Descrição de chapéu
Copa do Mundo

Sem a cara da Rússia, abertura da Copa virou videoclipe de exportação

País que emocionou o mundo com o ursinho Misha deixou a desejar

Carlos Maranhão
Moscou

A festa de abertura numa Olimpíada costuma atrair mais a atenção do planeta do que a maioria das competições que começam a ser disputadas depois que a tocha é acesa, os fogos de artifício acabam e as pombas partem em revoada. Muitas vezes, os melhores momentos da cerimônia ficam gravados na memória dos espectadores. Na Copa do Mundo, em geral acaba sendo uma chateação para quem gosta de futebol e não vê a hora da bola rolar. 

Mesmo assim, havia uma certa expectativa de que os russos, mestres do balé, da música e da arte circense, pudessem quem sabe surpreender com um show que lembrasse ao menos um pouco as lágrimas que o ursinho Misha derramou em 1980 ou o belo espetáculo dos Jogos de Inverno de Sochi ( (pronuncia-se Sôtchi), quatro anos atrás, conduzido pela menina Lubov.

Não houve nada disso. Para alívio de quem queria apenas ver o primeiro dos 64 jogos deste Mundial —mesmo sendo apenas o encontro dos até então desacreditados russos contra os débeis sauditas—, tudo se resumiu praticamente a uma breve exibição do cantor Robbie Williams e da soprano Aida Garafulina, com algumas coreografias mais ou menos previsíveis.

A cultura e as tradições russas foram deixadas de lado, exceto quando, quase em um clichê do gênero clássico ligeiro, o pianista Daniel Trifonov executou os acordes iniciais do Concerto nº 1 para piano e orquestra de Tchaikovski que serviram como trilha sonora das imagens de cartão postal de Moscou.

Ao optar por esse formato, os anfitriões abriram mão da propaganda política, descontado o discurso do presidente Vladimir Putin —ouvido em silêncio pelo público e aplaudido duas vezes, ao contrário do que aconteceu com Dilma Rousseff, alvo de vaias e pesados xingamentos no Itaquerão em 2014. Acabaram produzindo um videoclipe de exportação.
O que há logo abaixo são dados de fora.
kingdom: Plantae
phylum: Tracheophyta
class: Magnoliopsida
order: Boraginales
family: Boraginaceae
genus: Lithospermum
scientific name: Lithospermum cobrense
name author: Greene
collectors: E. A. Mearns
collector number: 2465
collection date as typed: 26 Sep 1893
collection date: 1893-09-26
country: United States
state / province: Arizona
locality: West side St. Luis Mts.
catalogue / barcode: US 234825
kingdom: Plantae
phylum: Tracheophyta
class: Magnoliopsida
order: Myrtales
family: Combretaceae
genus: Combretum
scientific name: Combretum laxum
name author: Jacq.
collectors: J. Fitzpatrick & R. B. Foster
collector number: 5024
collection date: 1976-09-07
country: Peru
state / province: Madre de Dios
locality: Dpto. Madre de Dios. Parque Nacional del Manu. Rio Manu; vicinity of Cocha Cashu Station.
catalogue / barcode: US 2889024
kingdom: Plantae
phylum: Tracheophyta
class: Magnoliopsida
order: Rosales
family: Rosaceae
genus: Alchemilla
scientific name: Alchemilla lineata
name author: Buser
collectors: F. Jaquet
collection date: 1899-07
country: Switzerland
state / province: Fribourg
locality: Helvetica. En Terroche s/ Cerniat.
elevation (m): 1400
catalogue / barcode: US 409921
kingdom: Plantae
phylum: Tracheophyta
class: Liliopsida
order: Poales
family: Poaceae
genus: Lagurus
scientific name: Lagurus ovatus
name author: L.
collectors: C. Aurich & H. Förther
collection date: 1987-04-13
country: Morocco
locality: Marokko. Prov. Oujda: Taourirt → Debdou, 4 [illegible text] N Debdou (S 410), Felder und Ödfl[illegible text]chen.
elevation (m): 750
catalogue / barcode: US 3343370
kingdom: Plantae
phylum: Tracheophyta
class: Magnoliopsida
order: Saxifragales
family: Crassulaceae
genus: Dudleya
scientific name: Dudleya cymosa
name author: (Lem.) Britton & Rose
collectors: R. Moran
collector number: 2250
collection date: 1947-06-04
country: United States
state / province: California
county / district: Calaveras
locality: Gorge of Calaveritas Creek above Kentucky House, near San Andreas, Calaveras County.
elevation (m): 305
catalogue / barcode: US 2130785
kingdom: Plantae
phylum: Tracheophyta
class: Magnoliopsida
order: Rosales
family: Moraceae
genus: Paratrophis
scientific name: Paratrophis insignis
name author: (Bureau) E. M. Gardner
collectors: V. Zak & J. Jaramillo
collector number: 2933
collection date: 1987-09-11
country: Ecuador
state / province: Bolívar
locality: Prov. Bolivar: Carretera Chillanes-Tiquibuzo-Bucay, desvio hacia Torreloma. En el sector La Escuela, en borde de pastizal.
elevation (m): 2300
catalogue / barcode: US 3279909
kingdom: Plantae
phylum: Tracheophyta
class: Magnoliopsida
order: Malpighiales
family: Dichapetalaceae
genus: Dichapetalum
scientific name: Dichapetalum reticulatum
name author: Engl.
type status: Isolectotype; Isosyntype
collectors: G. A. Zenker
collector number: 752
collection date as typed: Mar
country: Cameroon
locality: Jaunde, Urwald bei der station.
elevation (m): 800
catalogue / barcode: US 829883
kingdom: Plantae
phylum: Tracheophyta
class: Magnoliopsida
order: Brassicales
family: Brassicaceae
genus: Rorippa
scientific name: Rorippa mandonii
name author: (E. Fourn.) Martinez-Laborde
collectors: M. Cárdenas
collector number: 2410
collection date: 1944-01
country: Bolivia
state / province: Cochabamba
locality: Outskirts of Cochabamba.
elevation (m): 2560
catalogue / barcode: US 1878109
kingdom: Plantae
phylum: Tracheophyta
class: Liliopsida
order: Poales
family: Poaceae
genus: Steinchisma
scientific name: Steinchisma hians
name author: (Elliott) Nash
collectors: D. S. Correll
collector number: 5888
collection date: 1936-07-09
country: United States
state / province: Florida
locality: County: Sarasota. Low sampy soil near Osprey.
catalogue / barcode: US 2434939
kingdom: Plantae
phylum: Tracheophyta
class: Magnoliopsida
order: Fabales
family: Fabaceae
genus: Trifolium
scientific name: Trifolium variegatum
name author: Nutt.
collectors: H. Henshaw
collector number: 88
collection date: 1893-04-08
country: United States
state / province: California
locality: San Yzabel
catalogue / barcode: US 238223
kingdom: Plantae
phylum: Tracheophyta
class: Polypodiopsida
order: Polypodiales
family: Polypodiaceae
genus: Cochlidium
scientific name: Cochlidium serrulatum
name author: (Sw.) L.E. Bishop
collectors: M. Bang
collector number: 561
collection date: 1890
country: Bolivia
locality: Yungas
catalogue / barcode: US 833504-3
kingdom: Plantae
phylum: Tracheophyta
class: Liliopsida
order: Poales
Nada nem de longe guardou semelhança com o grande musical de Sochi, no qual se sucederam Pedro, o Grande, Gagárin, Dostoiévski, Nabokov, a revolução de 1917, o jornal Pravda, o Sputnik, o Lago dos Cisnes, os personagens de Guerra e Paz, geleiras, estepes, dançarinos cossacos, a tabela periódica, o paraquedas e o que mais se pudesse imaginar dos orgulhos nacionais.

O ursinho Misha é mostrado ao mundo na cerimônia de abertura dos Jogos Olímpicos de Moscou em 1980
O ursinho Misha é mostrado ao mundo na cerimônia de abertura dos Jogos Olímpicos de Moscou em 1980 - 19.jul.80/France Presse- AFP

Muito menos foi possível ter qualquer recordação do que se viu no Estádio Central Lênin —que seria totalmente reconstruído e transformado no Lujiniki de hoje— naquele auge da guerra fria. Os Estados Unidos do governo Jimmy Carter haviam se recusado a participar dos Jogos de Moscou, em protesto à invasão do Afeganistão por tropas da União Soviética. Aliados americanos com peso político e esportivo, como Alemanha Ocidental, Japão e Canadá, aderiram ao boicote.

Os soviéticos, cujo império terminaria em uma década, escalaram Misha para tentar convencer a humanidade, com flores e e emoção, de suas boas intenções em prol da paz —enquanto preparavam a retaliação, recusando-se a participar, junto com seus satélites, da Olimpíada de 1984, que se realizaria em Los Angeles.

Vai ser difícil esquecer do ursinho e seu significado. Já os 15 minutos que antecederam a goleada de 5 a 0 que a Rússia aplicou na Arábia Saudita irão se apagar assim que Messi, Cristiano Ronaldo e Neymar entrarem em campo.